__Selected text__:
On the down side, as I was looking around for crowd pictures, I came across this post from a protester who was arrested at the Freedom Walk. Read his whole post for the details, but I'll just quote his description of the event gearing up:

The scene that greeted me was fairly strange. A prominent sign declared "Signs and banners prohibited"--which may or may not have seemed like a non sequitur to the other "freedom walkers," but I didn't talk with any of the walkers to find out. Everyone was issued a "Freedom Walk" t-shirt and required to wear it--a signal, along with a tape wristband, that one had been processed and deemed safe. Along with people bearing large organizational signs--"AOL," "HUD," "Justice," and so forth, so groups could find to each other--the whole thing looked homogeneous, hyperorganized and somehow infantilized. I found myself thinking of the old TV series "The Prisoner." On a small stage, an Air Force band played tunes, with a pretty good female vocalist singing country and other favorites, in dress blues.

Yep, sounds like it pretty much lived up to expectations.

Monday, September 12, 2005

Hitting the Links

Here are a couple of things worth reading from the last couple of days.

At Hullabaloo, Digby spells out an argument about how the failed federal response to Katrina was not based in class but in race:

There are strong forces at work that rival economics in people's minds --- tribalism, religion, culture, and tradition all have strong pulls on the human psyche. We are complicated creatures. And the complicated creatures who call ourselves Americans have an issue with race. It's been there from the beginning of this republic and it affects our political system in profound ways.

In the modern era, the Republicans party has developed a patented technique for exploiting it. It's been in disuse for the last few years --- war superseded their need for it. But, they only have to pull it out of the package, wipe off the filth from the last time they used it and put it back in action.

. . .

These last two weeks I've heard the old school racists dragging out the "n" word, but they are dying out. We aren't going to see a lot of that anymore, thank god. But the code words were being slung around more freely than I've seen in ages. The first thing I heard out of people's mouths was that these people [trapped in New Orleans] had been "irresponsible" for not following the directions they were given. The next thing I heard was that "looters" were taking over the city and they should be shot. Then there was the "why do they have so many kids" and "why can't they clean up after themselves" and "defecating where they stood."

__Directions__:
1. Repeat the blog excerpt between "There are strong" and "in profound ways.", inclusive, switching "psyche" to "mind".
2. Answer these questions about the blog excerpt.
(a) What shirt was everyone at the Freedom Walk required to wear?
(b) What kind of band played on the small stage?
(c) What date heads the "Hitting the Links" section?
3. Decide whether each statement agrees with the blog excerpt.
(a) Signs and banners were allowed at the Freedom Walk.
(b) Digby argues that the failed federal response to Katrina was based in race rather than class.
(c) The writer quoted from Hullabaloo says old school racists are becoming more common.

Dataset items
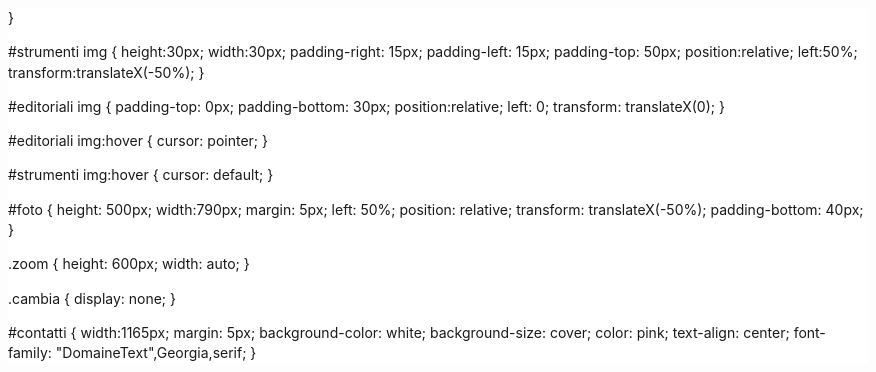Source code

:  }

  #strumenti img {
        height:30px;
        width:30px;
        padding-right: 15px;
        padding-left: 15px;
        padding-top: 50px;
        position:relative;
        left:50%;
        transform:translateX(-50%);
  }


  #editoriali img {
        padding-top: 0px;
        padding-bottom: 30px;
        position:relative;
        left: 0;
        transform: translateX(0);
  }

  #editoriali img:hover {
     cursor: pointer;
  }

  #strumenti img:hover {
     cursor: default;
  }


  #foto {
        height: 500px;
        width:790px;
        margin: 5px;
        left: 50%;
        position: relative;
        transform: translateX(-50%);
        padding-bottom: 40px;
  }


  .zoom {
        height: 600px;
        width: auto;
  }


  .cambia {
    display: none;
  }

  #contatti {
      width:1165px;
      margin: 5px;
      background-color: white;
      background-size: cover;
      color: pink;
      text-align: center;
      font-family: "DomaineText",Georgia,serif;
  }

__Written answers__:
1.
There are strong forces at work that rival economics in people's minds --- tribalism, religion, culture, and tradition all have strong pulls on the human mind. We are complicated creatures. And the complicated creatures who call ourselves Americans have an issue with race. It's been there from the beginning of this republic and it affects our political system in profound ways.

2.
(a) A "Freedom Walk" t-shirt.
(b) An Air Force band.
(c) Monday, September 12, 2005.

3.
(a) No: "A prominent sign declared "Signs and banners prohibited""
(b) Yes: "the failed federal response to Katrina was not based in class but in race"
(c) No: "I've heard the old school racists dragging out the "n" word, but they are dying out"